Tasmania still holding out AFL hope
Tasmanian Premier David Bartlett accepts his state's dreams of having their own AFL team have been put on hold, at least while the league expands into the Gold Coast and western Sydney.
While not giving up on the prospect of a locally based club, Bartlett has bowed to commercial reality and acknowledged the league's priority is building its base in the more populous northern states.
"We respect the right of the AFL to expand the competition in the way they are doing through the Gold Coast and western Sydney," Bartlett said after meeting AFL chief executive Andrew Demetriou in Launceston.
"We've talked today about opportunities in the next three or four years within the AFL.
"We are comfortable with the way our bid is progressing and with the way that Andrew and his people are working with us on that."

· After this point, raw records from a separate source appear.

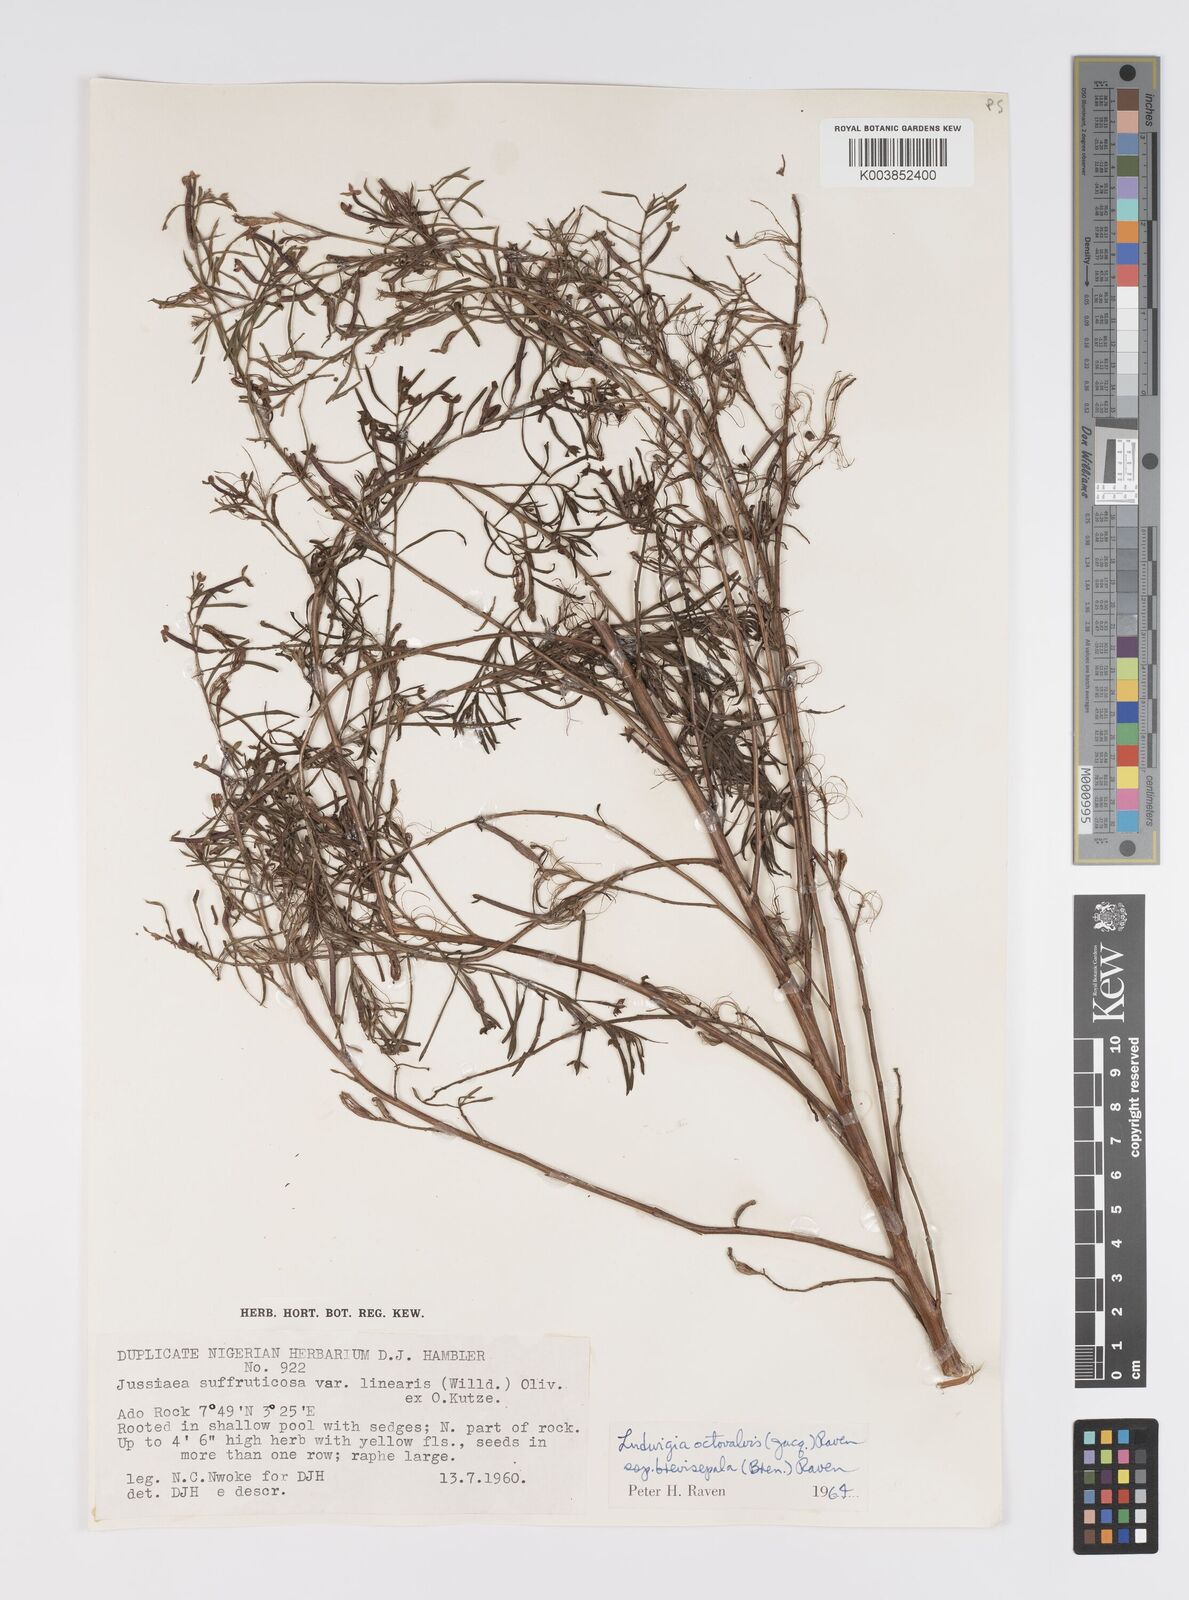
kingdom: Plantae
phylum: Tracheophyta
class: Magnoliopsida
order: Myrtales
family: Onagraceae
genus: Ludwigia
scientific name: Ludwigia octovalvis
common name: Water-primrose
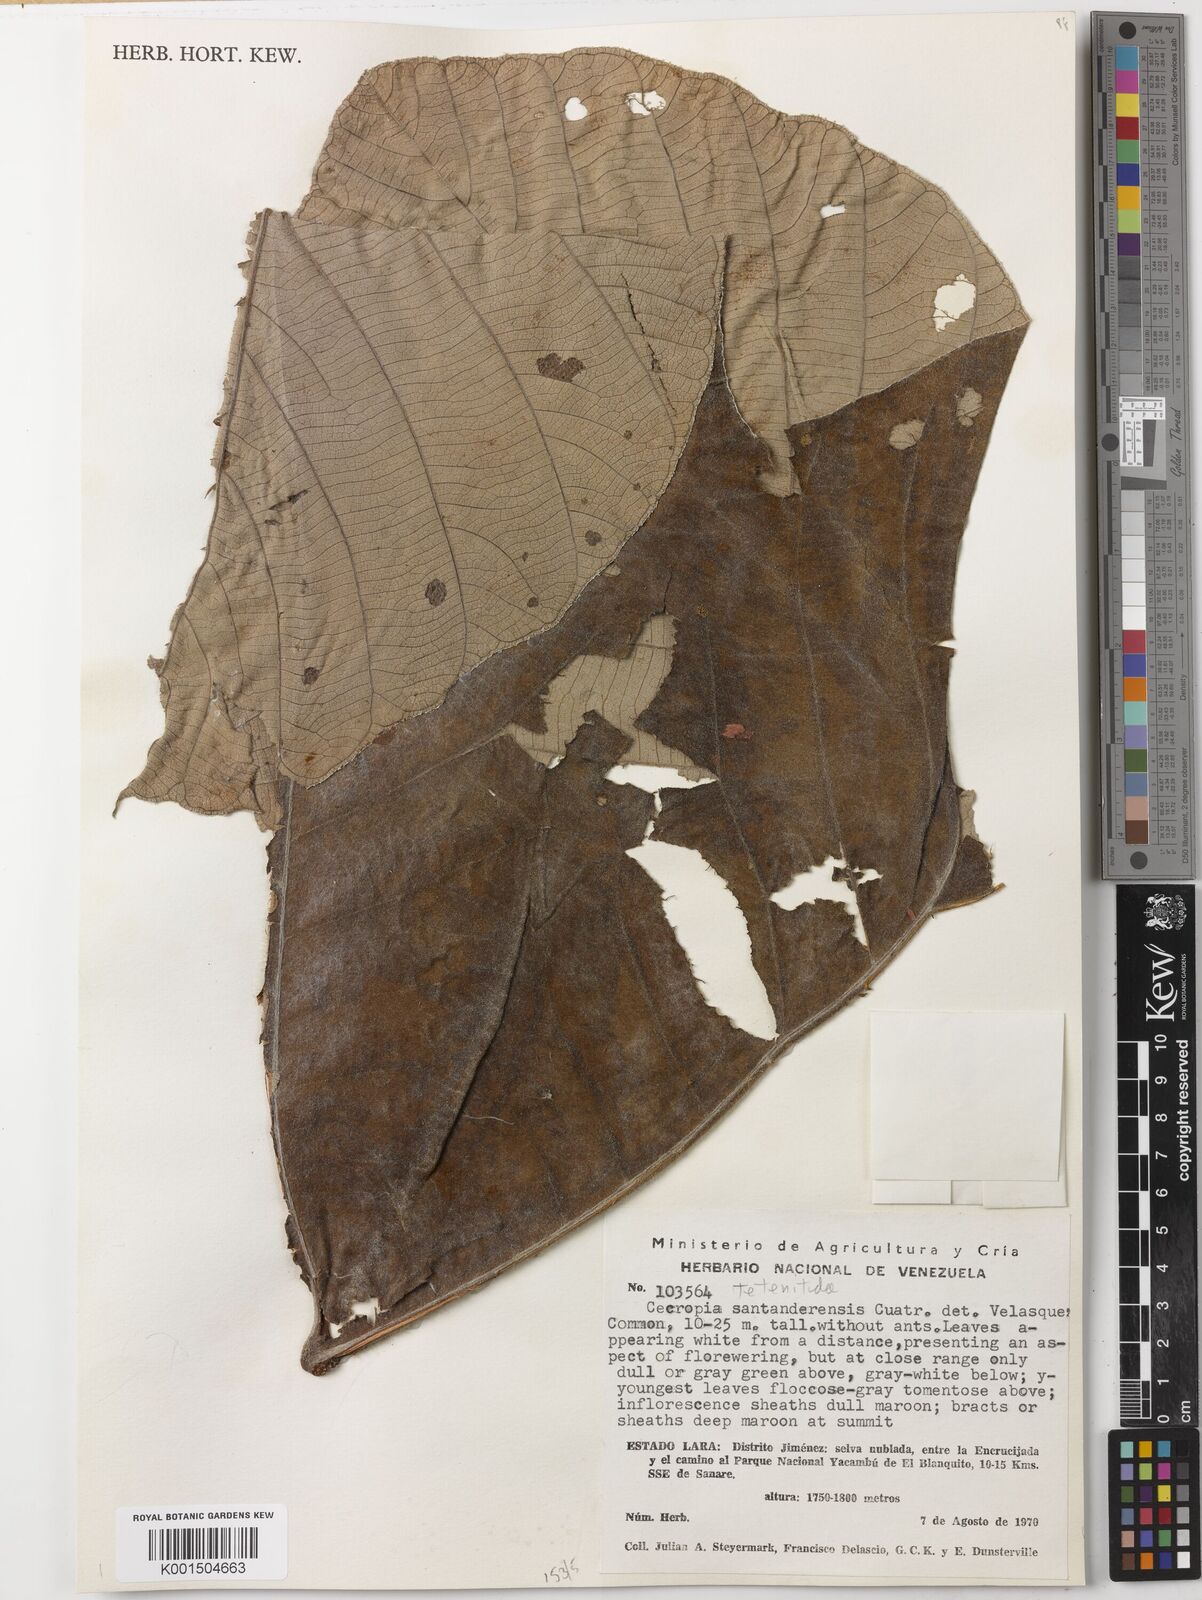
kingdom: Plantae
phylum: Tracheophyta
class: Magnoliopsida
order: Rosales
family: Urticaceae
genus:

Demetriou was in Tasmania a day after announcing on the Gold Coast that the Queensland tourist strip would have a team in the AFL starting in 2011.
The league is also committed to a second Sydney team entering the competition in 2012.
The potential financial boon to the AFL from those plans was emphasised when AFL chief operating officer Gillon McLachlan revealed the league was hoping to reap $1 billion for its next television rights deal.
The current five-year agreement, which expires at the end of 2011, is worth $780 million.
"I'd like to think we could get $1 billion," McLachlan told the AFL website on Wednesday.
"There's no doubt that the value of our content continues to get stronger and despite the tough economic conditions for media companies we're very confident in our product."
He said the planned expansion was a necessity "for the prosperity of our existing 16 clubs".
The Tasmanian government had tried to force their way in, submitting an unsolicited bid to the AFL while running a public relations campaign and developing a business model for their own club.
In a joint press conference with Bartlett, Demetriou acknowledged that while there were no plans for a Tasmanian team, the process had strengthened the AFL's relationship with the island state.
He said Tasmania was next in line, if the competition ever expanded beyond the planned 18-team format or a Victorian club relocated.
"If in the future there was another AFL football club, the next port of call would have to be Tasmania," Demetriou said.
"I can't speak for what may happen in the future, things do change.
"You could never say that there wouldn't be 19 or 20 teams in the competition, you could never say that a team might (not) decide Tasmania will be their new home."
He said the $200,000 of taxpayer money spent by the government on the bid had been worthwhile.
Tasmania received the AFL's written response to the bid on Monday but Demetriou and Bartlett refuse to publicly detail the feedback except to say it included suggestions to do with membership, corporate and stadium issues.
The dashing of Tasmania's immediate hopes strengthens Hawthorn's appeal to the state government to extend their sponsorship of the reigning premiers beyond 2011.
Demetriou said the partnership between Hawthorn and Tasmania was very important for the state.
"Everyone is winning at the moment as we see it, and at the moment there is great upside for the government, for the people of Tasmania and for Hawthorn," Demetriou said.